Gratitude journal or failure résumé? Here's how to find out which is best for you.
When to spell out everything you feel blessed for in your gratitude journal
How to practice gratitude: Just in case you've been off Instagram for the past few years, let's break down the basics of gratitude journaling. "Basically, it's a diary in which someone will inventory at some interval—either daily or weekly—the things they're grateful for," says Dr. Gandotra. He adds that doing so consistently acts as a counterbalance to the pitfalls that occur in everyday life. Over time, the practice has been found to help people deal process stress better and improve their quality of sleep, among other benefits. And the best part is that it doesn't come with a rulebook. All you do is list off the things that bring a smile to your face, like a family member or a really epic spin class.

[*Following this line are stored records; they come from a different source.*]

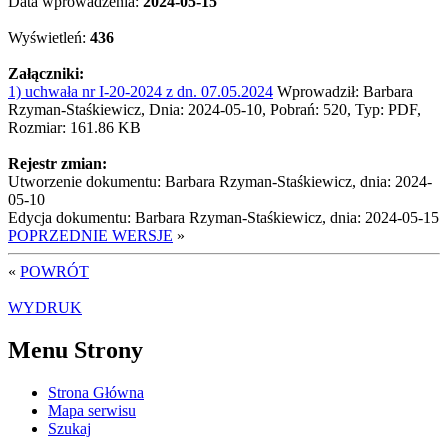
Data wprowadzenia:
2024-05-15
Wyświetleń:
436
Załączniki:
1) uchwała nr I-20-2024 z dn. 07.05.2024
Wprowadził: Barbara
Rzyman-Staśkiewicz, Dnia: 2024-05-10, Pobrań: 520, Typ: PDF,
Rozmiar: 161.86 KB
Rejestr zmian:
Utworzenie dokumentu: Barbara Rzyman-Staśkiewicz, dnia: 2024-
05-10
Edycja dokumentu: Barbara Rzyman-Staśkiewicz, dnia: 2024-05-15
POPRZEDNIE WERSJE
»
«
POWRÓT
WYDRUK
Menu Strony
Strona Główna
Mapa serwisu
Szukaj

When this method works best: Writing down your many victories is one of those more-is-more cases, says the expert. He recommends doing it as much as you can.
When to write a little self-criticism in the form of failure résumé
How the failure résumé works: This format first garnered attention because of Johannes Haushofer, PhD, an assistant professor at Princeton. Dr. Haushofer released his very own "failure CV," sparking many retweets, reports Harvard Business Review. (Haushofer got the idea from Melanie Stephan of the University of Edinburgh.) In line after line, the very accomplished academic paid tribute to his failures, including the fellowship he didn't get at Harvard (so relatable), papers he never published, and—best of all—this: "2016: This darn CV of Failures has received way more attention than my entire body of academic work," he writes.
The idea behind confronting your failures is nothing new. Dr. Gandotra points out that reflecting on lackluster parts of life has been a cornerstone in the mental health field for a long time. "If you want to change someone's behavior, they first have to have insight as to why that behavior may not being conducive to their goals," he explains. "Failures actually help us identify more than sometimes even our successes when it comes to those insights. But we have to be able to turn that mirror around and examine that within ourselves."
The same rules apply when it comes to you taking stock at home in your cozy journaling nook. But keep in mind that if putting the year's trials into words causes you emotional distress, it may be something you want to tackle with a friend or a mental health expert instead.
When this method works best: A failure résumé is more of annual exercise, argues Dr. Gandotra. "You should do that inventory probably at least once a year so you can see if you're satisfied from your trajectory," he says.